------ DATA FOR PROCESSING

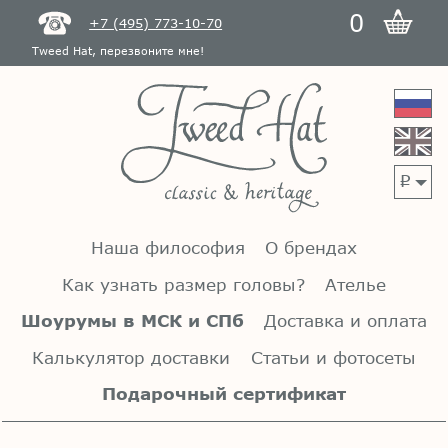
0
+7 (495) 773-10-70
Tweed Hat, перезвоните мне!
p
Наша философия
О брендах
Как узнать размер головы?
Ателье
Шоурумы в МСК и СПб
Доставка и оплата
Калькулятор доставки
Статьи и фотосеты
Подарочный сертификат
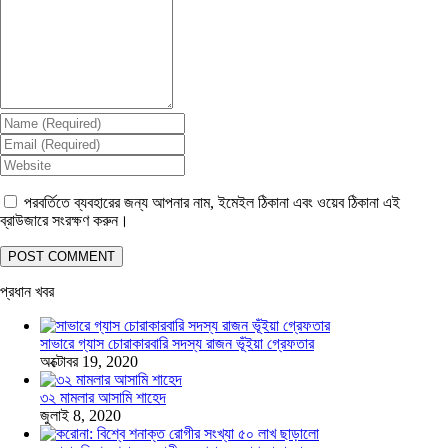
পরবর্তিতে ব্যবহারের জন্য আপনার নাম, ইমেইল ঠিকানা এবং ওয়েব ঠিকানা এই
ব্রাউজারে সংরক্ষণ করুন।
প্রধান খবর
সাভারে গ্যাস চোরাকারবারি সদস্য রাজন ভূঁইয়া গ্রেফতার
অক্টোবর 19, 2020
৩২ মামলার আসামি শাহেদ
জুলাই 8, 2020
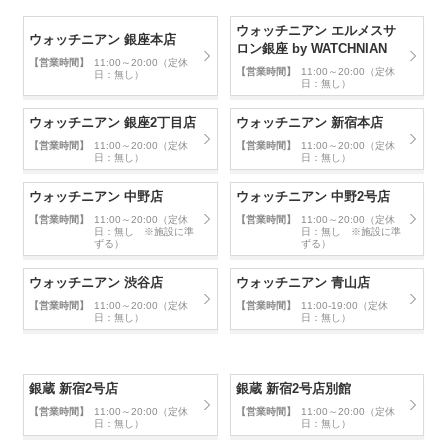
ウォッチニアン エルメスサ
ウォッチニアン 銀座本店
ロン銀座 by WATCHNIAN
【営業時間】
11:00～20:00（定休
【営業時間】
11:00～20:00（定休
日：無し）
日：無し）
ウォッチニアン 銀座2丁目店
ウォッチニアン 新宿本店
【営業時間】
11:00～20:00（定休
【営業時間】
11:00～20:00（定休
日：無し）
日：無し）
ウォッチニアン 中野店
ウォッチニアン 中野2号店
【営業時間】
11:00～20:00（定休
【営業時間】
11:00～20:00（定休
日：無し ※施設に準
日：無し ※施設に準
ずる）
ずる）
ウォッチニアン 渋谷店
ウォッチニアン 青山店
【営業時間】
11:00～20:00（定休
【営業時間】
11:00-19:00（定休
日：無し）
日：無し）
銀蔵 新宿2号店
銀蔵 新宿2号店別館
【営業時間】
11:00～20:00（定休
【営業時間】
11:00～20:00（定休
日：無し）
日：無し）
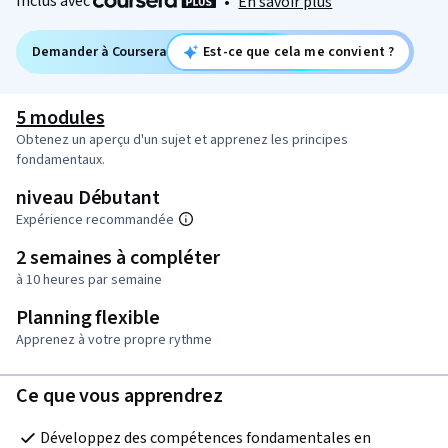
Inclus avec
•
En savoir plus
Demander à Coursera
Est-ce que cela me convient ?
5 modules
Obtenez un aperçu d'un sujet et apprenez les principes
fondamentaux.
niveau Débutant
Expérience recommandée
2 semaines à compléter
à 10 heures par semaine
Planning flexible
Apprenez à votre propre rythme
Ce que vous apprendrez
Développez des compétences fondamentales en 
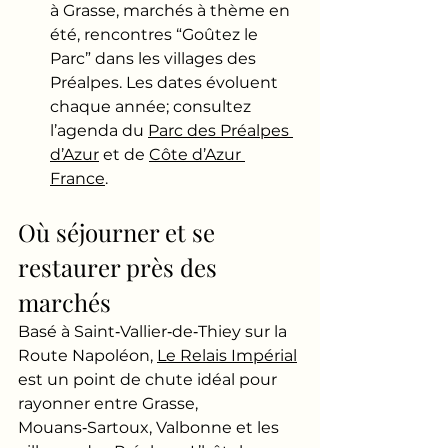
à Grasse, marchés à thème en 
été, rencontres “Goûtez le 
Parc” dans les villages des 
Préalpes. Les dates évoluent 
chaque année; consultez 
l’agenda du 
Parc des Préalpes 
d’Azur
 et de 
Côte d’Azur 
France
.
Où séjourner et se 
restaurer près des 
marchés
Basé à Saint‑Vallier‑de‑Thiey sur la 
Route Napoléon, 
Le Relais Impérial
est un point de chute idéal pour 
rayonner entre Grasse, 
Mouans‑Sartoux, Valbonne et les 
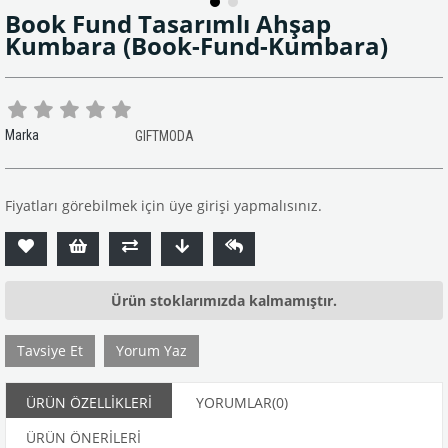
Book Fund Tasarımlı Ahşap
Kumbara
(Book-Fund-Kumbara)
Marka
GIFTMODA
Fiyatları görebilmek için üye girişi yapmalısınız.
Ürün stoklarımızda kalmamıştır.
Tavsiye Et
Yorum Yaz
ÜRÜN ÖZELLIKLERI
YORUMLAR
(0)
ÜRÜN ÖNERILERI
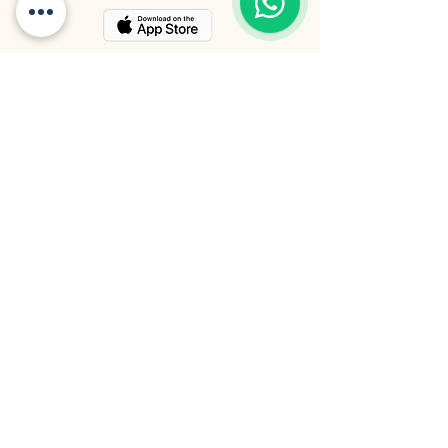
Opciones de pago:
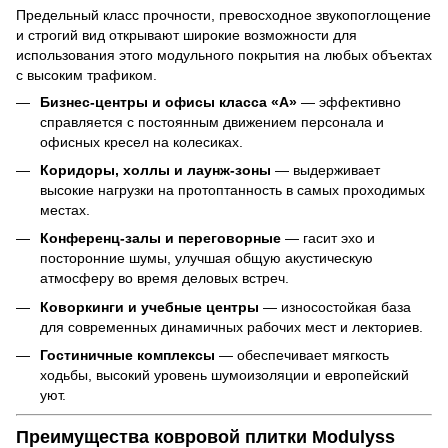
Предельный класс прочности, превосходное звукопоглощение
и строгий вид открывают широкие возможности для
использования этого модульного покрытия на любых объектах
с высоким трафиком.
Бизнес-центры и офисы класса «А»
— эффективно
справляется с постоянным движением персонала и
офисных кресел на колесиках.
Коридоры, холлы и лаунж-зоны
— выдерживает
высокие нагрузки на протоптанность в самых проходимых
местах.
Конференц-залы и переговорные
— гасит эхо и
посторонние шумы, улучшая общую акустическую
атмосферу во время деловых встреч.
Коворкинги и учебные центры
— износостойкая база
для современных динамичных рабочих мест и лекториев.
Гостиничные комплексы
— обеспечивает мягкость
ходьбы, высокий уровень шумоизоляции и европейский
уют.
Преимущества ковровой плитки Modulyss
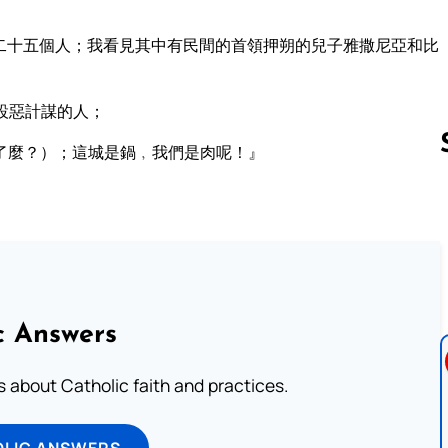
二十五個人；我看見其中有民間的首領押朔的兒子雅撒尼亞和比
設惡計謀的人；
了麼？）；這城是鍋﹐我們是肉呢！』
Follow us 
c Answers
about Catholic faith and practices.
OLIC ANSWERS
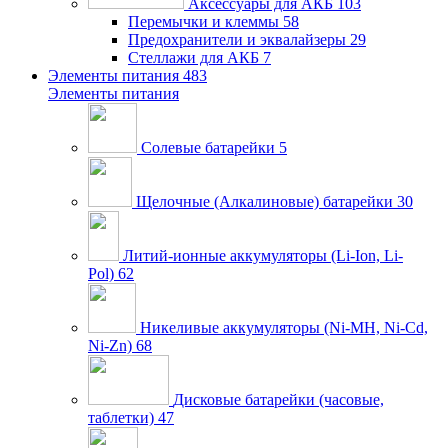
Аксессуары для АКБ
103
Перемычки и клеммы
58
Предохранители и эквалайзеры
29
Стеллажи для АКБ
7
Элементы питания
483
Элементы питания
Солевые батарейки
5
Щелочные (Алкалиновые) батарейки
30
Литий-ионные аккумуляторы (Li-Ion, Li-
Pol)
62
Никеливые аккумуляторы (Ni-MH, Ni-Cd,
Ni-Zn)
68
Дисковые батарейки (часовые,
таблетки)
47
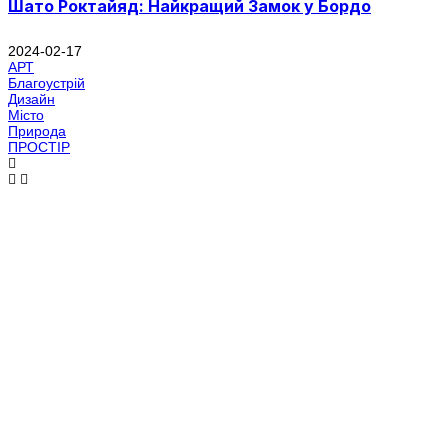
Шато Роктайяд: Найкращий Замок у Бордо
2024-02-17
АРТ
Благоустрій
Дизайн
Місто
Природа
ПРОСТІР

------------

■ TASK DESCRIPTION ■
Recast every line of the data above as a JSON list of strings, one string per line, with blank lines left out. Omit the picture markers.

■ WORKED SOLUTION ■
[
  "0",
  "+7 (495) 773-10-70",
  "Tweed Hat, перезвоните мне!",
  "p",
  "Наша философия",
  "О брендах",
  "Как узнать размер головы?",
  "Ателье",
  "Шоурумы в МСК и СПб",
  "Доставка и оплата",
  "Калькулятор доставки",
  "Статьи и фотосеты",
  "Подарочный сертификат",
  "পরবর্তিতে ব্যবহারের জন্য আপনার নাম, ইমেইল ঠিকানা এবং ওয়েব ঠিকানা এই",
  "ব্রাউজারে সংরক্ষণ করুন।",
  "প্রধান খবর",
  "সাভারে গ্যাস চোরাকারবারি সদস্য রাজন ভূঁইয়া গ্রেফতার",
  "অক্টোবর 19, 2020",
  "৩২ মামলার আসামি শাহেদ",
  "জুলাই 8, 2020",
  "ウォッチニアン エルメスサ",
  "ウォッチニアン 銀座本店",
  "ロン銀座 by WATCHNIAN",
  "【営業時間】",
  "11:00～20:00（定休",
  "【営業時間】",
  "11:00～20:00（定休",
  "日：無し）",
  "日：無し）",
  "ウォッチニアン 銀座2丁目店",
  "ウォッチニアン 新宿本店",
  "【営業時間】",
  "11:00～20:00（定休",
  "【営業時間】",
  "11:00～20:00（定休",
  "日：無し）",
  "日：無し）",
  "ウォッチニアン 中野店",
  "ウォッチニアン 中野2号店",
  "【営業時間】",
  "11:00～20:00（定休",
  "【営業時間】",
  "11:00～20:00（定休",
  "日：無し ※施設に準",
  "日：無し ※施設に準",
  "ずる）",
  "ずる）",
  "ウォッチニアン 渋谷店",
  "ウォッチニアン 青山店",
  "【営業時間】",
  "11:00～20:00（定休",
  "【営業時間】",
  "11:00-19:00（定休",
  "日：無し）",
  "日：無し）",
  "銀蔵 新宿2号店",
  "銀蔵 新宿2号店別館",
  "【営業時間】",
  "11:00～20:00（定休",
  "【営業時間】",
  "11:00～20:00（定休",
  "日：無し）",
  "日：無し）",
  "Inclus avec",
  "•",
  "En savoir plus",
  "Demander à Coursera",
  "Est-ce que cela me convient ?",
  "5 modules",
  "Obtenez un aperçu d'un sujet et apprenez les principes",
  "fondamentaux.",
  "niveau Débutant",
  "Expérience recommandée",
  "2 semaines à compléter",
  "à 10 heures par semaine",
  "Planning flexible",
  "Apprenez à votre propre rythme",
  "Ce que vous apprendrez",
  "Développez des compétences fondamentales en ",
  "à Grasse, marchés à thème en ",
  "été, rencontres “Goûtez le ",
  "Parc” dans les villages des ",
  "Préalpes. Les dates évoluent ",
  "chaque année; consultez ",
  "l’agenda du ",
  "Parc des Préalpes ",
  "d’Azur",
  " et de ",
  "Côte d’Azur ",
  "France",
  ".",
  "Où séjourner et se ",
  "restaurer près des ",
  "marchés",
  "Basé à Saint‑Vallier‑de‑Thiey sur la ",
  "Route Napoléon, ",
  "Le Relais Impérial",
  "est un point de chute idéal pour ",
  "rayonner entre Grasse, ",
  "Mouans‑Sartoux, Valbonne et les ",
  "Book Fund Tasarımlı Ahşap",
  "Kumbara",
  "(Book-Fund-Kumbara)",
  "Marka",
  "GIFTMODA",
  "Fiyatları görebilmek için üye girişi yapmalısınız.",
  "Ürün stoklarımızda kalmamıştır.",
  "Tavsiye Et",
  "Yorum Yaz",
  "ÜRÜN ÖZELLIKLERI",
  "YORUMLAR",
  "(0)",
  "ÜRÜN ÖNERILERI",
  "Opciones de pago:",
  "Предельный класс прочности, превосходное звукопоглощение",
  "и строгий вид открывают широкие возможности для",
  "использования этого модульного покрытия на любых объектах",
  "с высоким трафиком.",
  "Бизнес-центры и офисы класса «А»",
  "— эффективно",
  "справляется с постоянным движением персонала и",
  "офисных кресел на колесиках.",
  "Коридоры, холлы и лаунж-зоны",
  "— выдерживает",
  "высокие нагрузки на протоптанность в самых проходимых",
  "местах.",
  "Конференц-залы и переговорные",
  "— гасит эхо и",
  "посторонние шумы, улучшая общую акустическую",
  "атмосферу во время деловых встреч.",
  "Коворкинги и учебные центры",
  "— износостойкая база",
  "для современных динамичных рабочих мест и лекториев.",
  "Гостиничные комплексы",
  "— обеспечивает мягкость",
  "ходьбы, высокий уровень шумоизоляции и европейский",
  "уют.",
  "Преимущества ковровой плитки Modulyss",
  "二十五個人；我看見其中有民間的首領押朔的兒子雅撒尼亞和比",
  "設惡計謀的人；",
  "了麼？）；這城是鍋﹐我們是肉呢！』",
  "Follow us ",
  "c Answers",
  "about Catholic faith and practices.",
  "OLIC ANSWERS",
  "Аксессуары для АКБ",
  "103",
  "Перемычки и клеммы",
  "58",
  "Предохранители и эквалайзеры",
  "29",
  "Стеллажи для АКБ",
  "7",
  "Элементы питания",
  "483",
  "Элементы питания",
  "Солевые батарейки",
  "5",
  "Щелочные (Алкалиновые) батарейки",
  "30",
  "Литий-ионные аккумуляторы (Li-Ion, Li-",
  "Pol)",
  "62",
  "Никеливые аккумуляторы (Ni-MH, Ni-Cd,",
  "Ni-Zn)",
  "68",
  "Дисковые батарейки (часовые,",
  "таблетки)",
  "47",
  "Шато Роктайяд: Найкращий Замок у Бордо",
  "2024-02-17",
  "АРТ",
  "Благоустрій",
  "Дизайн",
  "Місто",
  "Природа",
  "ПРОСТІР"
]